Assigned task - Only the lines holding "boundary" are wanted. Copy every one from the records below.

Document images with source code
--- START ---

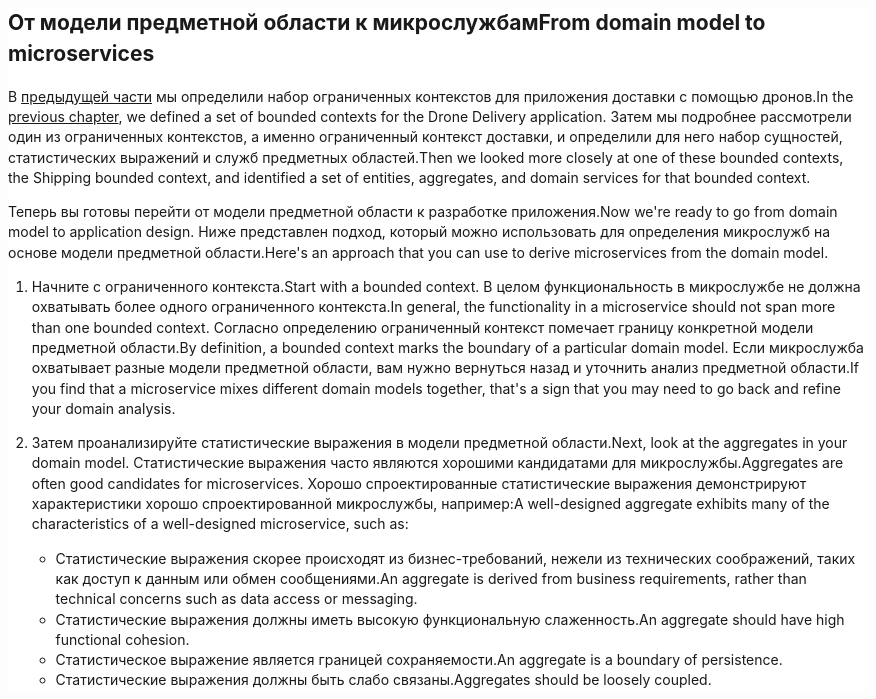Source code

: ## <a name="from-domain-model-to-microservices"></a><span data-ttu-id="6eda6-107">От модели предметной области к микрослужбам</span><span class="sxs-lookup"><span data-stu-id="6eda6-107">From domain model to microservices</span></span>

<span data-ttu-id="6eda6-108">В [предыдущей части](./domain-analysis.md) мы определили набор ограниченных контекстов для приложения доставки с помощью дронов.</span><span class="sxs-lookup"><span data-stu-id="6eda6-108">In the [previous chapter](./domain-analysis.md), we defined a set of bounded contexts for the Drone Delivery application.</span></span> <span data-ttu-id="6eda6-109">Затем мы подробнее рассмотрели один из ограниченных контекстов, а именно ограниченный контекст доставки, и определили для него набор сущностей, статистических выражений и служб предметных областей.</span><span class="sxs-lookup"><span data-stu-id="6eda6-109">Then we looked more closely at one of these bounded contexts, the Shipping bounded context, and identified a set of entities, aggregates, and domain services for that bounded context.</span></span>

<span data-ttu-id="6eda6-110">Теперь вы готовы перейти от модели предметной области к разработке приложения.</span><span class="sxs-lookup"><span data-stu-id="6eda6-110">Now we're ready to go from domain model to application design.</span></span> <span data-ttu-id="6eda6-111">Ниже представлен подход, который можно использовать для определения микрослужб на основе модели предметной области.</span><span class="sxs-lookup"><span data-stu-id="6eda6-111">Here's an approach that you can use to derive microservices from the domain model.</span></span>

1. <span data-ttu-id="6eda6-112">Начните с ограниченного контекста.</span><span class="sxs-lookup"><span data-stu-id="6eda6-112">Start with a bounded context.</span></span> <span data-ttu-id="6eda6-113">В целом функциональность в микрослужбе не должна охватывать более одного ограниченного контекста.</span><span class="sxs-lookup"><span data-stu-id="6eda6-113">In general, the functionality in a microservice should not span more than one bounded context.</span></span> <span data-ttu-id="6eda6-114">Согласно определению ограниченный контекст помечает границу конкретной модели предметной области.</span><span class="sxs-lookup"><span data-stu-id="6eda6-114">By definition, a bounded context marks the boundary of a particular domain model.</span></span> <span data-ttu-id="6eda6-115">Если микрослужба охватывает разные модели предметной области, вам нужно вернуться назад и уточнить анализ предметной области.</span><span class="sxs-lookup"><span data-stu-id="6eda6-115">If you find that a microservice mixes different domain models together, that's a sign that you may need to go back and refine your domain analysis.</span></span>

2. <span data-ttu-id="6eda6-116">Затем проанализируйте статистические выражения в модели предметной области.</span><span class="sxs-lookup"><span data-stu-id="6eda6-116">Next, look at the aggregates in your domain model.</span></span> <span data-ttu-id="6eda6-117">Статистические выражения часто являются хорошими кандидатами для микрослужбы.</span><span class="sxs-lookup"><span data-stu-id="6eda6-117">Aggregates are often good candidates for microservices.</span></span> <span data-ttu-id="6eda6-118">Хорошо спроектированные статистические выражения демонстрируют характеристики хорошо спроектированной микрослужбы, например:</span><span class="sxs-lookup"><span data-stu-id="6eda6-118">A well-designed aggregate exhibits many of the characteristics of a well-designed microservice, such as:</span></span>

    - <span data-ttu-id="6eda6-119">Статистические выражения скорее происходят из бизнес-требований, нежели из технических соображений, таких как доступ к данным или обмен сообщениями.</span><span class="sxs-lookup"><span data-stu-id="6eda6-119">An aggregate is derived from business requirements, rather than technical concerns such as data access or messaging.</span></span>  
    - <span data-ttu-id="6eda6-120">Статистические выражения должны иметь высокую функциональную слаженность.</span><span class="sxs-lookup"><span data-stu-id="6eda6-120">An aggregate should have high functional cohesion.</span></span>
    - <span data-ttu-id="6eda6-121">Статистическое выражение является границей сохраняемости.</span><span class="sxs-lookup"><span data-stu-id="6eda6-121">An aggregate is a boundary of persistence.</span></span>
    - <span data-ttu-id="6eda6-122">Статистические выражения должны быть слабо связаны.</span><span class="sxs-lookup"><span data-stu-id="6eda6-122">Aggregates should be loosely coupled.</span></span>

--- END ---

The completed task -
1. <span data-ttu-id="6eda6-112">Начните с ограниченного контекста.</span><span class="sxs-lookup"><span data-stu-id="6eda6-112">Start with a bounded context.</span></span> <span data-ttu-id="6eda6-113">В целом функциональность в микрослужбе не должна охватывать более одного ограниченного контекста.</span><span class="sxs-lookup"><span data-stu-id="6eda6-113">In general, the functionality in a microservice should not span more than one bounded context.</span></span> <span data-ttu-id="6eda6-114">Согласно определению ограниченный контекст помечает границу конкретной модели предметной области.</span><span class="sxs-lookup"><span data-stu-id="6eda6-114">By definition, a bounded context marks the boundary of a particular domain model.</span></span> <span data-ttu-id="6eda6-115">Если микрослужба охватывает разные модели предметной области, вам нужно вернуться назад и уточнить анализ предметной области.</span><span class="sxs-lookup"><span data-stu-id="6eda6-115">If you find that a microservice mixes different domain models together, that's a sign that you may need to go back and refine your domain analysis.</span></span>
    - <span data-ttu-id="6eda6-121">Статистическое выражение является границей сохраняемости.</span><span class="sxs-lookup"><span data-stu-id="6eda6-121">An aggregate is a boundary of persistence.</span></span>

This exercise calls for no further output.